4. Big data and IoT to add £322bn to the UK economy by 2020

The big numbers arrived in force with the research from the Centre for Economics and Business Research on behalf of SAS.

Based on 409 interviews with senior UK decision makers and government data it was found that big data analytics is expected to contribute £241bn to the UK economy between 2015 and 2020, with IoT expected to add £81bn.

Graham Brough, Cebr CEO, said: "Collecting and storing data is only the beginning. It is the application of analytics that allows the UK to harness the benefits of big data and the IoT."

The big numbers don’t stop there – 182,000 new jobs are expected to be created, while big data is expected to result in efficiency savings of £220.4bn and innovation benefits of £12.4bn.

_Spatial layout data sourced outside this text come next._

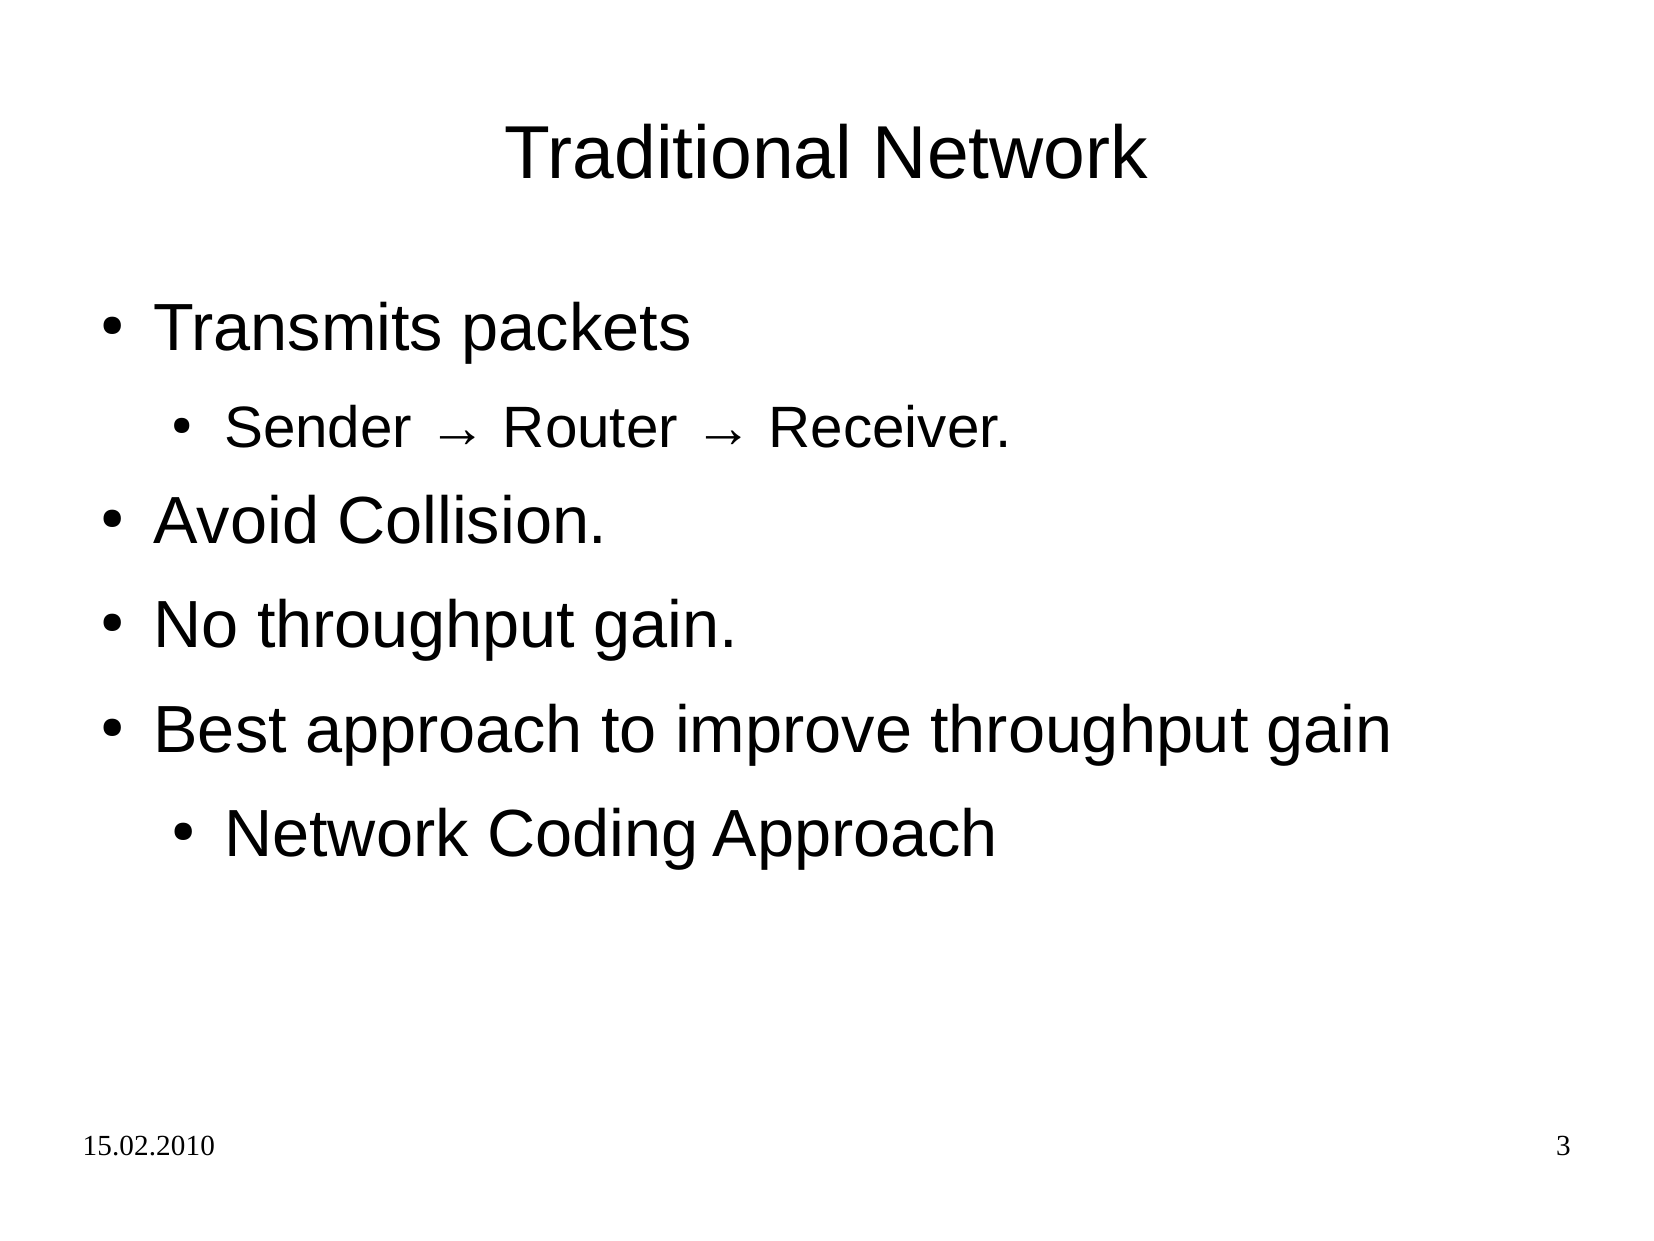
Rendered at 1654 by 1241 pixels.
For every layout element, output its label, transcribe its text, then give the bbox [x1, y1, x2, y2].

title Traditional Network [82, 56, 1571, 250]
list Transmits packets Sender → Router → Receiver. Avoid Collision. No throughput gain. Best approach to improve throughput gain Network Coding Approach [82, 290, 1571, 1109]
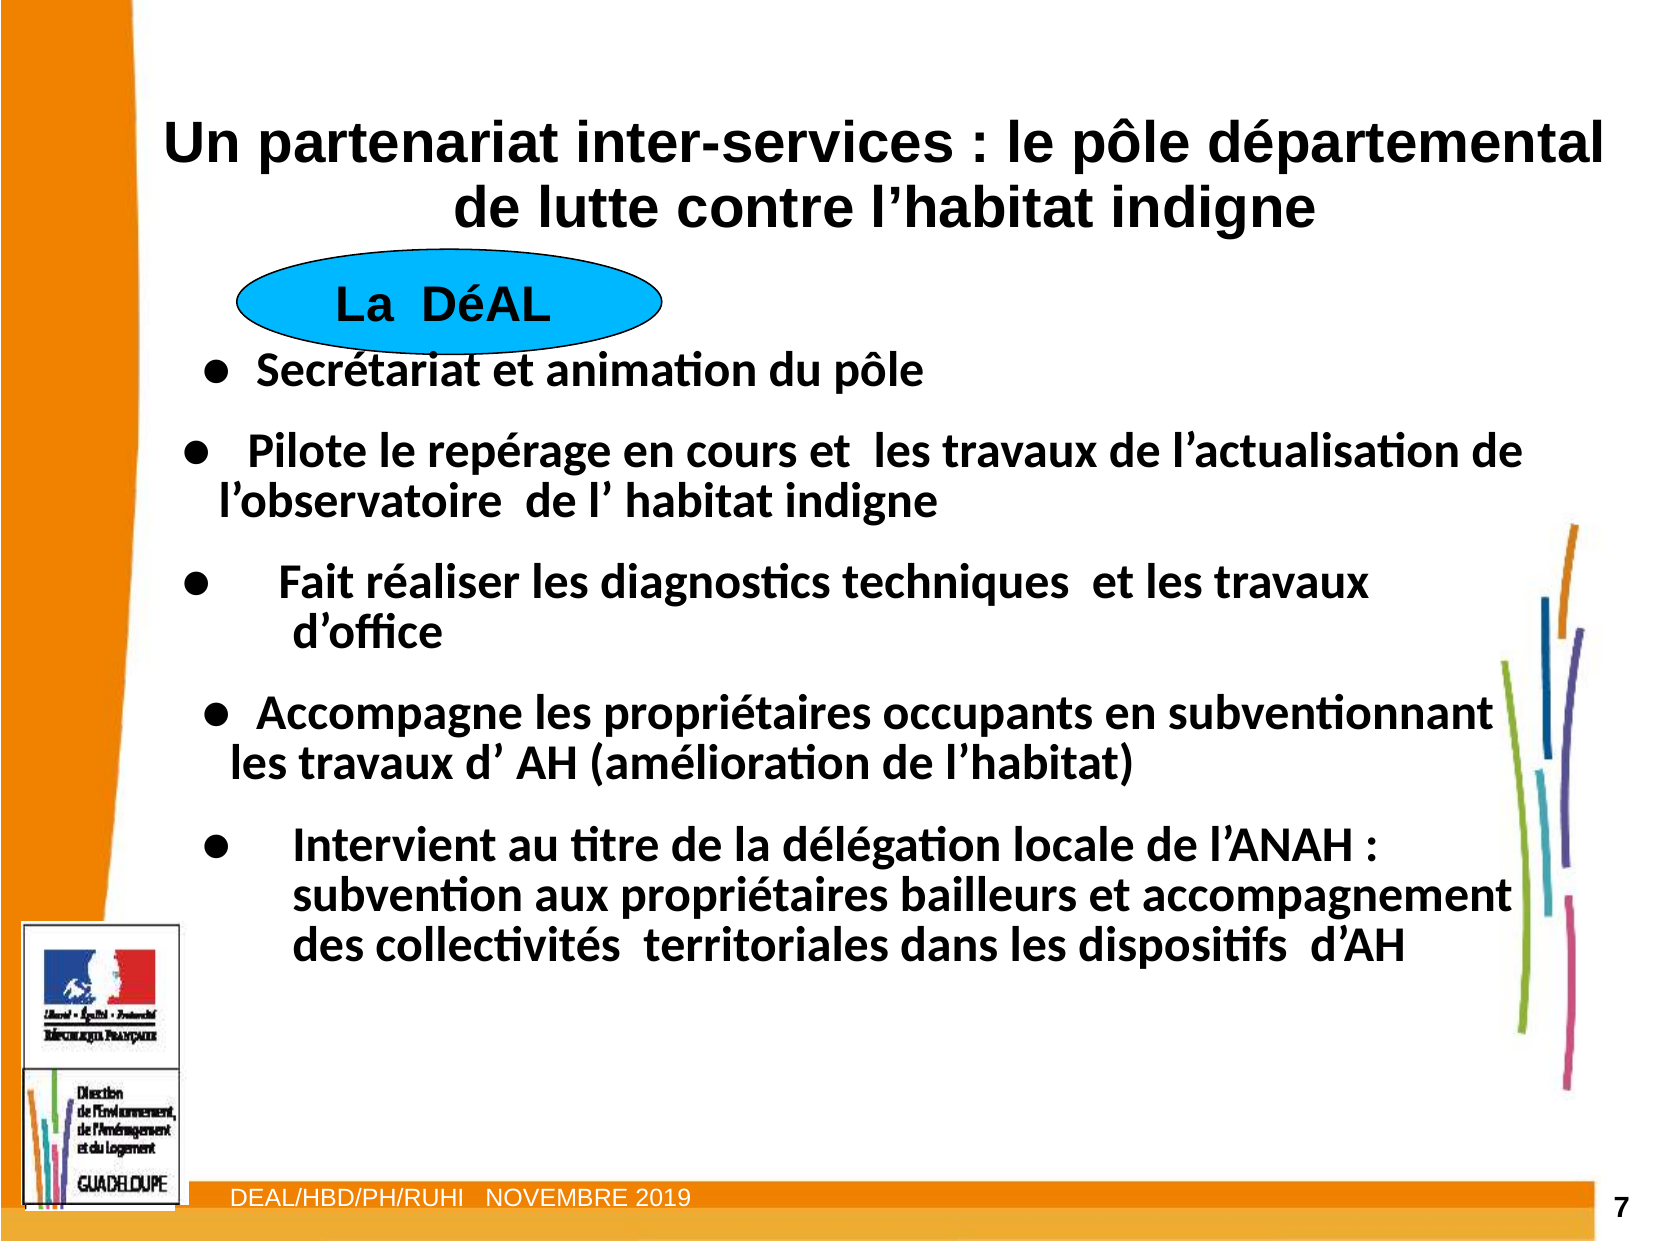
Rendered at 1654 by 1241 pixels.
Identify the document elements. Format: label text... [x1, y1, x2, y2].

By 2020 it is exected that 67% of companies will have rolled out big data analytics, up from 56% currently.

SAS regional VP, Northern Europe and Russia/CIS Mark Wilkinson said: "The combined benefits of IoT and big data will fuel our economy like nothing else."

 

5. Syncsort

More Hadoop and Spark work being done, this time Syncsort a big data and mainframe software company has made it capable for organisations to work with mainframe data in Hadoop or Spark in its native format, something the company says is essential for maintaining data lineage and compliance.

The new iteration of the DMX-h migration tool brings in a bulk loading feature called Data Funnel that promises to speed up the process of extracting records from DB2, the relational store from IBM.

Previously customers of Syncsort were able to move information to Hadoop or Spark one database table at a time, now hundreds can be shifted in a single operation. Essentially this will speed up the whole process and make administrators jobs a bit easier.

The data loading option now means that DMX-h no longer requires information from DB2 to be converted into a format that Hadoop and Spark can natively ingest before performing a transfer, this is again a big time saving development.